Book Brahmin: Thomas Cobb

photo: Eugene St. Pierre

Thomas Cobb is the author of the novel Crazy Heart, which was made into the 2008 Academy Award-winning movie of the same name. He's also the author of the Western Writers Spur Award-winning novel Shavetail, the George Garrett Award-winning story collection Acts of Contrition and the historical novel With Blood in Their Eyes. Cobb owned and operated Sixth Street Books in Tucson, Ariz., from 1977 to 1982; prior to that he worked as a ditch digger, warehouseman and carnival roustabout. He taught at Eastern Arizona College and at the Arizona State Prison in Florence, and directed the creative writing and literature at Rhode Island College for many years. Cobb lives with his wife in Rhode Island. His new novel is Darkness the Color of Snow (Morrow, August 18, 2015).

On your nightstand now:

A God in Ruins by Kate Atkinson. I introduced myself to Atkinson's work reading Life After Life. This is something of a sequel to that book. Atkinson is a rare writer who can pull off some impressive fireworks without disrupting her narrative. There's less trickery here than in Life After Life, and what's here is used to great effect. She's very good and she keeps honing her craft.

Favorite book when you were a child:

Uncle Wiggily and Baby Bunty by Howard R. Garis. This is actually the only one I really remember from childhood, and I still have it. In sixth grade, I read Don Quixote by Miguel de Cervantes, and that fairly knocked me out. In my teenage years, I was a big fan of a guy named Henry Gregor Felsen, who wrote cautionary novels about hot rods.

Your top five authors:

Vladimir Nabokov, Gabriel García Márquez, Flannery O'Connor, Alice Munro, Frederick Busch. These are all pretty contemporary, though Alice Munro is the only one still living. These are people whose writing drew me in immediately and never let me down or let me go.

Book you've faked reading:

The Last of the Mohicans by James Fenimore Cooper. This may have been the last book I faked reading. It was in graduate school, and I hated the book from the first page to the 20th, where I quit reading. I think Mark Twain's essay "Fenimore Cooper's Literary Offences" had already primed me to despise Cooper, though I'm pretty sure I could have gotten there on my own.
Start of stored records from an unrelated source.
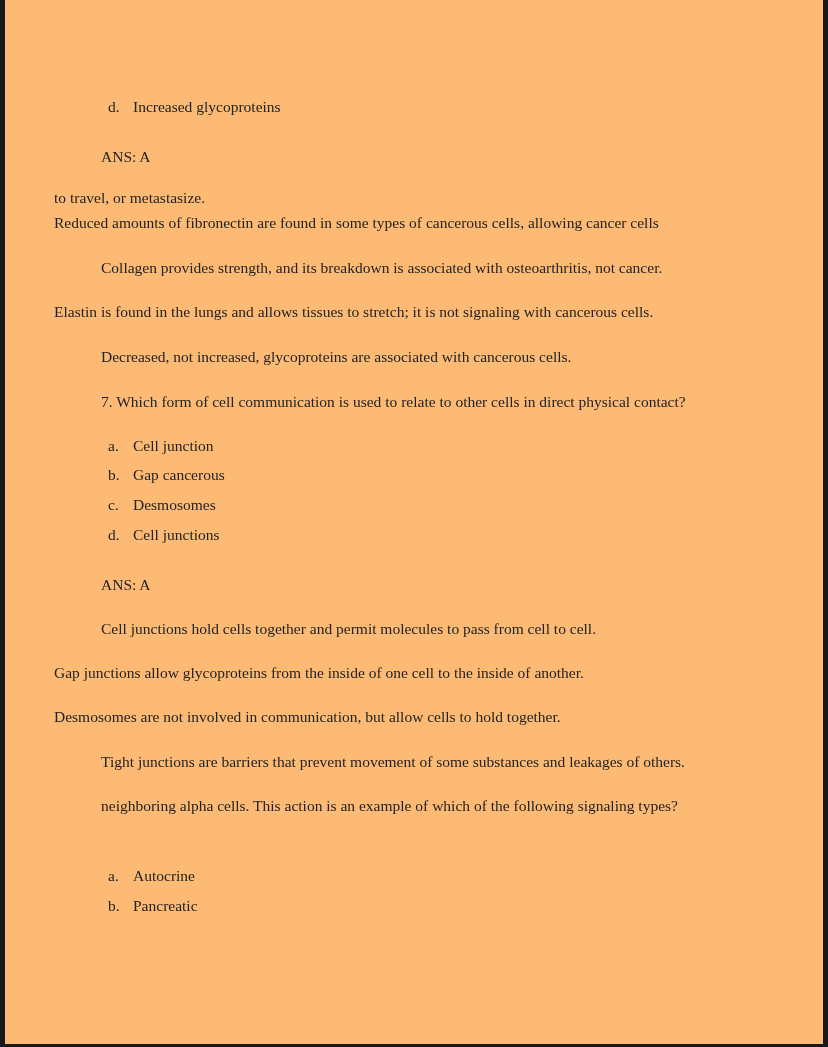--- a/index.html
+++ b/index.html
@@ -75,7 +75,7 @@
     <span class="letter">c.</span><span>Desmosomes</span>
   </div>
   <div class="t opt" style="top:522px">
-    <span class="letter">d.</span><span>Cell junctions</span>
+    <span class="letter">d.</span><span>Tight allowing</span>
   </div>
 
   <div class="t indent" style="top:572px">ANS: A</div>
Book you're an evangelist for:

The Night Inspector by Frederick Busch. Busch was a wonderful writer who deserves to be read far more than he is. This is not necessarily Busch's best, but it's a great read that can lead readers to the treasure trove he left behind when he died so unexpectedly. If I could write like anyone other than myself, I would chose Frederick Busch.

Book you've bought for the cover:

Unspeakable Practices, Unnatural Acts by Donald Barthelme. I bought this in paperback at the University of Arizona Bookstore in 1968. The cover and title were so hip and so sly that I had to have the book. I devoured it. Later, Donald Barthelme would be my dissertation director at the University of Houston, and we played in the same terrible rock band. He is possibly the smartest man I've ever known.

Book that changed your life:

The Centaur by John Updike. I read this book in high school, and I don't remember where I got it or why. But this novel was my first piece of real, contemporary literary fiction. I had never read anything like it, and I mark this as the beginning of my career in writing fiction.

Favorite line from a book:

"Just once, I'd like to shoot an educated man." From Lonesome Dove by Larry McMurtry. Every year of the 30-some odd years I spent in academia this line became more relatable and important to me.

Which character you most relate to:

Myself. The fine western writer Johnny D. Boggs, on a bet, used me as a character in his Civil War novel Wreaths of Glory. It's an odd thing to read yourself as a character in someone else's work, and I worked hard to identify myself with the character--a fierce fighter alongside William Quantrill (which seems to capture me pretty well), who gets killed early on (I had to disassociate myself in a hurry).

Book you most want to read again for the first time:

Lolita by Vladimir Nabokov. I've read it more times than any other book, probably approaching a dozen times. Each reading seems to open the novel a little more, like a flower just blooming. I admire Nabokov's ability to build worlds out of words, drawing us in while always reminding us that he is playing word games. It's miraculous.

What author you will never read again:

Henry James. I was forced to read several Henry James novels in college. I hated them all, and I rarely pass up an opportunity to insult James.